Observé a todos los sentidos de la carretera, y me aseguré de que no hubiese nadie cerca. Fue así como encendí el motor del auto y me encontré con el rostro de mi esposa. Ahora se mostraba confundida, frente a las luces que resaltaban toda su belleza.
No la dejé así. Aceleré sin pensar.
No tenía intenciones de frenar; ese freno de mano nunca fue alzado por mí. La velocidad fue tanta, que el auto tomó su propio impulso, además de fuerza... y así la atropellé.
No sólo fue arrollada, sino también lanzada hacia las escaleras, donde fue cayendo, al igual que ese ramo de rosas en sus manos.
Ese ramo de rosas se marchitó con el pasar de los años. Los mismos que llevo haciendo el ritual.
En cada mañana nublada y gris, me aseguro de volver al lugar. Cuando bajo por las escaleras, me coloco de espaldas y quito uno a uno los pétalos que pueda comprar.
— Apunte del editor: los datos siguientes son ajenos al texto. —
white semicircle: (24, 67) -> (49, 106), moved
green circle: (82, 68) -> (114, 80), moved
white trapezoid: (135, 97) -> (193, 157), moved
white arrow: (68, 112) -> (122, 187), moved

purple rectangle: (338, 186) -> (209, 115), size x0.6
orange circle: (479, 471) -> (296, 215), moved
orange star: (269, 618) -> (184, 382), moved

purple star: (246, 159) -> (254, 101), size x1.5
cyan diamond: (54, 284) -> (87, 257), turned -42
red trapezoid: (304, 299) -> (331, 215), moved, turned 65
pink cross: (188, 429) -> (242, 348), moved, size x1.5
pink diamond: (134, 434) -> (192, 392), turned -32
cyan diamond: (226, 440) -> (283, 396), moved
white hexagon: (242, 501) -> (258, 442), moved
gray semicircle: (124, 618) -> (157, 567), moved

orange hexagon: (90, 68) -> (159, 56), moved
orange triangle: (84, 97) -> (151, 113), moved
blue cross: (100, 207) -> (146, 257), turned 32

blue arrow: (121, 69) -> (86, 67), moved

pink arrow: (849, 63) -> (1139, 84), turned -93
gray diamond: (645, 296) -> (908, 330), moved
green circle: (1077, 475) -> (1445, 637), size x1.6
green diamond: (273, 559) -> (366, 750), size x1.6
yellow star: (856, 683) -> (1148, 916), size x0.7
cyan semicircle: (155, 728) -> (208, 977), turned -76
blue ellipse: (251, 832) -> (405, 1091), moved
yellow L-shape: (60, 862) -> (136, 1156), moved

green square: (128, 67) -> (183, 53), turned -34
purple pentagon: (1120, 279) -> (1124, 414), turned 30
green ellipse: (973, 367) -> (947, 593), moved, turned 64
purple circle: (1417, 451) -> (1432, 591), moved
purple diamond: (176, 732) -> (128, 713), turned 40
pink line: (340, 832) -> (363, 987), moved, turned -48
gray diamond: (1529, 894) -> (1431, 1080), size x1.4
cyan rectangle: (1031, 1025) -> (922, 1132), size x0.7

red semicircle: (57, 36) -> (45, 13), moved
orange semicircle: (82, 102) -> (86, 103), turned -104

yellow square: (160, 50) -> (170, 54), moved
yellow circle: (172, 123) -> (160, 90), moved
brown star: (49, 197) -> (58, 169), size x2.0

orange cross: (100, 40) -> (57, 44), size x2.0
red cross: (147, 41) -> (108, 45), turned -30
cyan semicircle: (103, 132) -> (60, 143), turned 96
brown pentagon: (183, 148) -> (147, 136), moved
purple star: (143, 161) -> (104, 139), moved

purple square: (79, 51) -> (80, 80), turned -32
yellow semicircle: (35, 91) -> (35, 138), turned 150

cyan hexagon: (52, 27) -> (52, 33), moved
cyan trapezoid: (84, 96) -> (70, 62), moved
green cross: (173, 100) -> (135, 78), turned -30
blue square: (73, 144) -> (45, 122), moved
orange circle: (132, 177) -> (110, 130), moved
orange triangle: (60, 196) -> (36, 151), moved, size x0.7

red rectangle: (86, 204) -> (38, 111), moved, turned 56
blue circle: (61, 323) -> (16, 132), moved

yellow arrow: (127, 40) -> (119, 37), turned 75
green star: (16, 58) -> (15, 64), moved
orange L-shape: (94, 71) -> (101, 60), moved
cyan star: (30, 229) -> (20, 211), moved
Una vez abajo, puedo girarme para, finalmente, verla frente a mí como si nunca se hubiese marchado. Pero siempre es la misma historia: ella no se deja ni abrazar, pues está muy resentida por mis actos.
Me arrepiento una y mil veces.
Desde aquella noche, no hay instante en que no la piense y en el que no recuerde cuándo debo hacer ese ritual:
cada veinte de cada mes, a las veinte horas y veinte minutos, pues ese fue el preciso momento en el que la perdí para siempre; tanto en la vida como en la muerte.